Employment and Fair Work Minister Richard Lochhead and Green Skills, Circular Economy and Biodiversity Minister Lorna Slater visited MiAlgae, an Edinburgh industrial biotechnology company that has received public sector funding and whose staff are paid at least the real Living Wage and have a voice in the workplace.

Mr Lochhead said: 

“The Scottish Government is committed to using public sector investment to drive up wages, tackle inequalities and give employees an effective voice.

“This policy is a significant step in strengthening our fair work agenda. For example, in 2021-22 Scottish Enterprise issued £135 million in grants to 953 businesses.

“Fair work and fair pay are good for business. They help improve staff retention and productivity, reduce recruitment costs and contribute to a skilled and motivated workforce.

“Scotland is already leading the way on paying the real Living Wage.

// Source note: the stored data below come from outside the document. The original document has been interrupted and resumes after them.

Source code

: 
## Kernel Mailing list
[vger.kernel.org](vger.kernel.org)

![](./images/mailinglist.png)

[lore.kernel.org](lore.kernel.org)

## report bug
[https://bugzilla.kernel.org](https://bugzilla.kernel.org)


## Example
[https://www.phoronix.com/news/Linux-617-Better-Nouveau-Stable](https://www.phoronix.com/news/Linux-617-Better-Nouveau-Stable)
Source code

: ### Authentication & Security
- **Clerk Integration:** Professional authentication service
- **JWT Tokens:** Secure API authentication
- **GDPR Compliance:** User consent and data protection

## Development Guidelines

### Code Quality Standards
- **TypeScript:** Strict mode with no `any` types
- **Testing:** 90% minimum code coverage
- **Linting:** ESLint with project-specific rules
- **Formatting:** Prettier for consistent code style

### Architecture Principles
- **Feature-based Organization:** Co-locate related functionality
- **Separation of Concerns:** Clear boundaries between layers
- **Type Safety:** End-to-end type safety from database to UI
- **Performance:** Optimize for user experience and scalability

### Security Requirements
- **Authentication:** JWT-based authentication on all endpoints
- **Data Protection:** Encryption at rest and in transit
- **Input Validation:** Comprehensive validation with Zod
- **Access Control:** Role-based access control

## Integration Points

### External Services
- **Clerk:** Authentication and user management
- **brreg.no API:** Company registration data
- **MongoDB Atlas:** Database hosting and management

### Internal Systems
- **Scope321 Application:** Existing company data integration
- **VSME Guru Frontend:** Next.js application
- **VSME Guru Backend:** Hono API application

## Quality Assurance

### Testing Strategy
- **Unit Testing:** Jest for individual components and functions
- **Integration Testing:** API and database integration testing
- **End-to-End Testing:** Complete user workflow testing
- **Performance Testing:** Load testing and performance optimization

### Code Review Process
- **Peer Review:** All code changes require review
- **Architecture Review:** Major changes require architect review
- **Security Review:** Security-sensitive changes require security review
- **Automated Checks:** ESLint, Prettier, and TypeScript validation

In 2022 a record 91 per cent of employees aged over 18 earned the real Living Wage or more in Scotland – higher than the UK as a whole and above any other UK country. There are more than 2,900 accredited real Living Wage employers, which is proportionately five times as many as in the rest of the UK.

“Grant conditionality will strengthen our vision that by 2025, people in Scotland will have a world-leading working life where fair work drives success, wellbeing and prosperity for individuals, businesses, organisations and society.” 

Ms Slater said:

“An effective voice for workers is vital to ensure better terms and conditions, worker wellbeing and developing progressive and fairer work places.

“The ability to speak, individually or collectively, and to be listened to, is essential to improving workers experience as well as improving organisational performance.

“We will work with employers, workers and trade unions, to continue improving the terms and conditions for employees of organisations applying for a public sector grant.”

MiAlgae Operations Director Dr Johann Partridge said:

"At MiAlgae, the real Living Wage was something we have been fully committed to since the beginning. As an organisation our people are our most important asset and, for us, a happy and engaged team is crucial to our operations.

"Having open channels of communication between staff across every level and area of the business is something we are passionate about. We strive to ensure each member of our team feels empowered and confident to communicate and engage with each other about all elements of our work.”


The requirement for organisations to pay the real Living Wage and give workers an effective voice in order to receive public sector grants will be introduced on 1 July 2023: The conditionality will be introduced for eligible agriculture grants from 1 April 2024 following Ministerial consultation.

All employed staff, including apprentices and any other workers engaged in delivering the grant-funded activity must be paid at least the real Living Wage. The requirement for having channels that allow staff to have a say in the workplace will apply to all workers employed in the organisation.

Exceptions to the requirement, along with compliance and monitoring measures, will be set out in the Fair Work First Guidance and relevant grant policy guidance.

The real Living Wage rate of £10.90 for employees outside London was announced in September 2022.

Bute House Agreement


MiAlgae is a Scottish biotech company founded in 2016, contributing to Scotland’s ambitious target of becoming the leading centre in the UK for industrial biotechnology start-ups. MiAlgae naturally produces omega-3 oils targeted at the pet nutrition and aquaculture sectors using by-products from the food and drink industry.

The company has adopted all Fair Work First criteria, including paying at least the real Living Wage and providing communications channels for employees, including workers’ representation, an anonymised feedback survey and open dialogue.